Even you have said many times Hamish that you always used motul 4100 or has that bearing failure cause a change of heart.. :P

personally I just use the 8100 xces but I have considered the 6100, but what is the advantage of it and why is it recomended for Ethanol.

For most intents and purposes, the 10w40 will be perfect for your average RB...but everyone's situation is different - to some, the 15w50 is a better fit. You should try different oil brands and viscosities until you settle on something that works for your own application. You aren't going to kill your engine in the 5000km that you spend testing an oil.

Without trying to turn this into an oil thread, Ive been under the impression from this forum that a 40w oil was plenty for most RB engines..

Now I believe thicker oils are better for older engines and engines that see a lot of hardwork, I even debated so in another thread to alot of people that swear a 40w was more than adequate for any RB.

Even you have said many times Hamish that you always used motul 4100 or has that bearing failure cause a change of heart.. :P

personally I just use the 8100 xces but I have considered the 6100, but what is the advantage of it and why is it recomended for Ethanol.

I had always used turbolight, and I was happy with it. As a daily driver, the car absolutely loved it! I still sell it every day to people with jap motors that are just for daily drivers, but you are correct, that bearing failure has made me re-think. I lean on my motors pretty hard and I feel the extra protection of the heavier weight is worth it.

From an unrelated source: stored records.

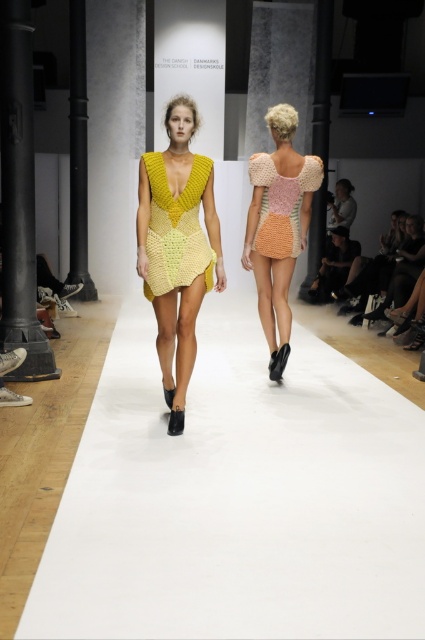
Between point (258, 307) and point (195, 244), which one is positioned in front?

Point (195, 244) is in front.

Does point (289, 328) lie in front of point (190, 195)?

No, it is behind (190, 195).

Image resolution: width=425 pixels, height=640 pixels. I want to click on knitted fabric dress at center, so click(278, 227).

Between black metal pole at left and textured crochet dress at back, which one appears on the left side from the viewer's perspective?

the motul 6100 synergie 15w50 is recommended for gas and diesel motors. It has a slight mineral content that allows it to absorb small ammounts of water, which makes it perfect for e85 applications.

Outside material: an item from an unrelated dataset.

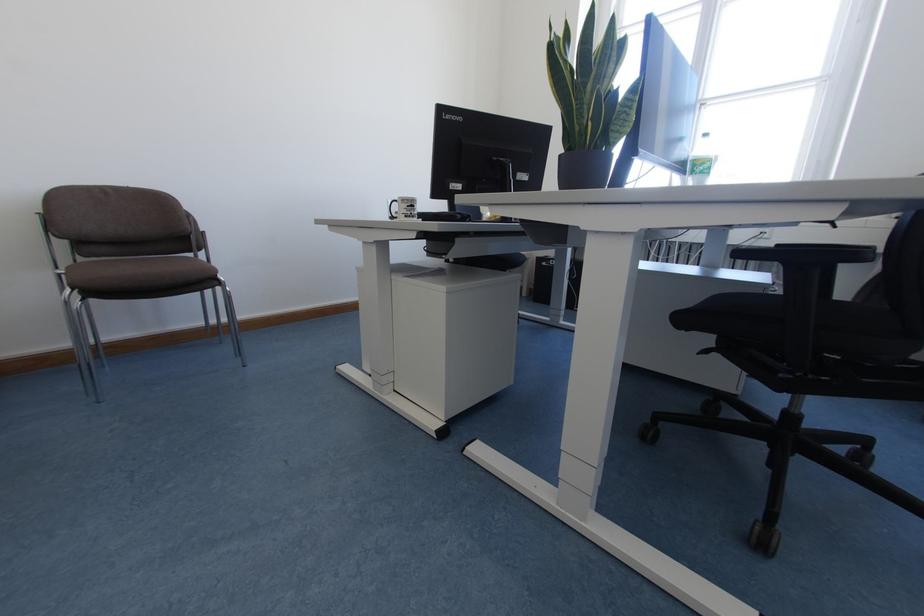
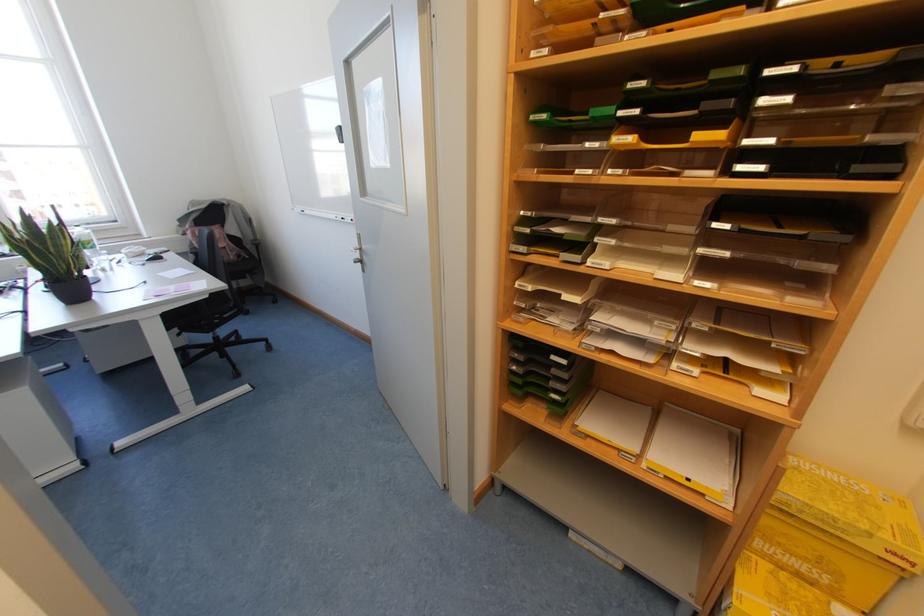
Locate, in the second image, the point that corresponds to the point at 759,544 in the first image.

the 8100 series is aimed at newer cars than ones running RB motors and due to it's thinner nature I would recommend going a slightly different route. what weight are you using?

.

the motul 6100 synergie 15w50 is recommended for gas and diesel motors. It has a slight mineral content that allows it to absorb small amounts of water, which makes it perfect for e85 applications.

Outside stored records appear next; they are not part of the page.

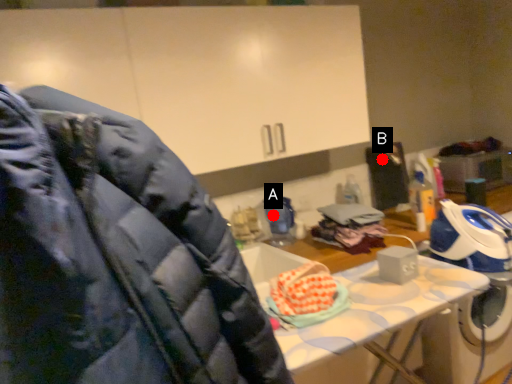
Question: Two points are circled on the image, labeled by A and B beside each circle. Which point is closer to the camera?

Choices:
 (A) A is closer
 (B) B is closer

Answer: (A)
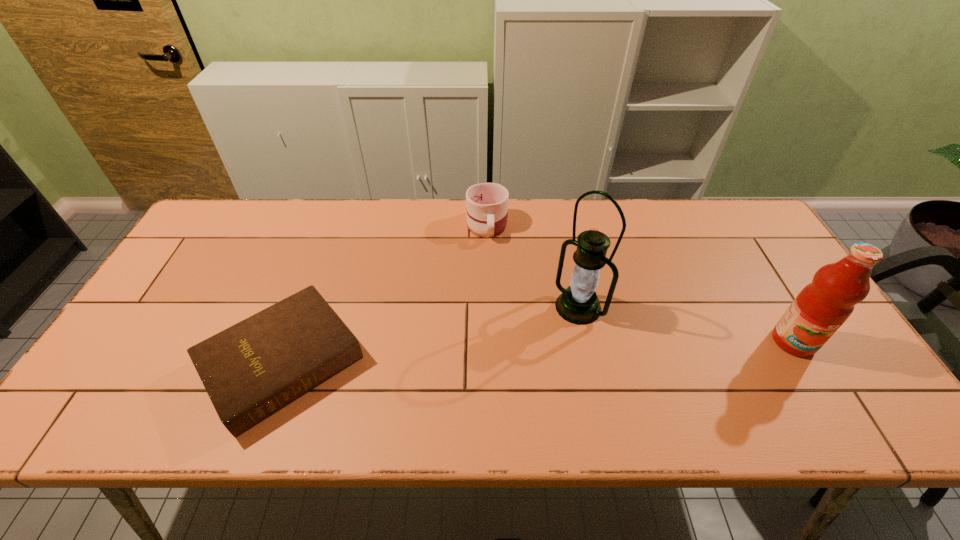
The width and height of the screenshot is (960, 540). What are the coordinates of `vacant spot on the desktop that is between the leftmost object and the fruit juice and is positioned on the side where the second object from right to left emits light` in the screenshot? It's located at (528, 353).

Ok now i gets it. :thumbsup:

I think Im using 5-40 (may be 10-40), car was always run on Mobil 1 but motul was on sale when i went to buy it.

I was under the impression light viscosity were recomended to lubricate turbos on startup, but I always let my car warm up a so little heavier wouldnt hurt.

Still haven't got my E85 tune :(

I think the pertinent thing is what the running oil temperatures are and obviously in a track situation it will be higher in an engine without improved water and oil cooling systems . I know of people who club raced RBs and used 10W60 oils all the time , they freely admitted that they could have had better road fuel consumption and a bit more power on the street because of lower viscocity oils reduced oil sheer drag .

Personally I think the best of both worlds is to use a thermostactically controlled oil cooler system and slightly lower viscosity oils . The oil thermostat is there to make sure the oil cooler does zip until it reaches a certain point ie 90-100 deg C . The say 10W40 oil lubricates with less drag and the oil cooler keeps it from overheating when worked hard .

Just as a heads up GL Lubricants in Sydney is bringing in some of the various Mobil 1 oils not normally sold in Australia and the ones that interest me are the synthetic 4T Racing bike oils . I've used this in 15W50 and while I've had no issues with it I'll change to the 10W40 viscosity when it becomes available soon .

These 4T Racing synthetics are not dedicated race oils but they are very high in ZDDP or Zinc and Phos which are anti wear additives fast disapearing in many current "Green Era" oils because they poison Cats over time .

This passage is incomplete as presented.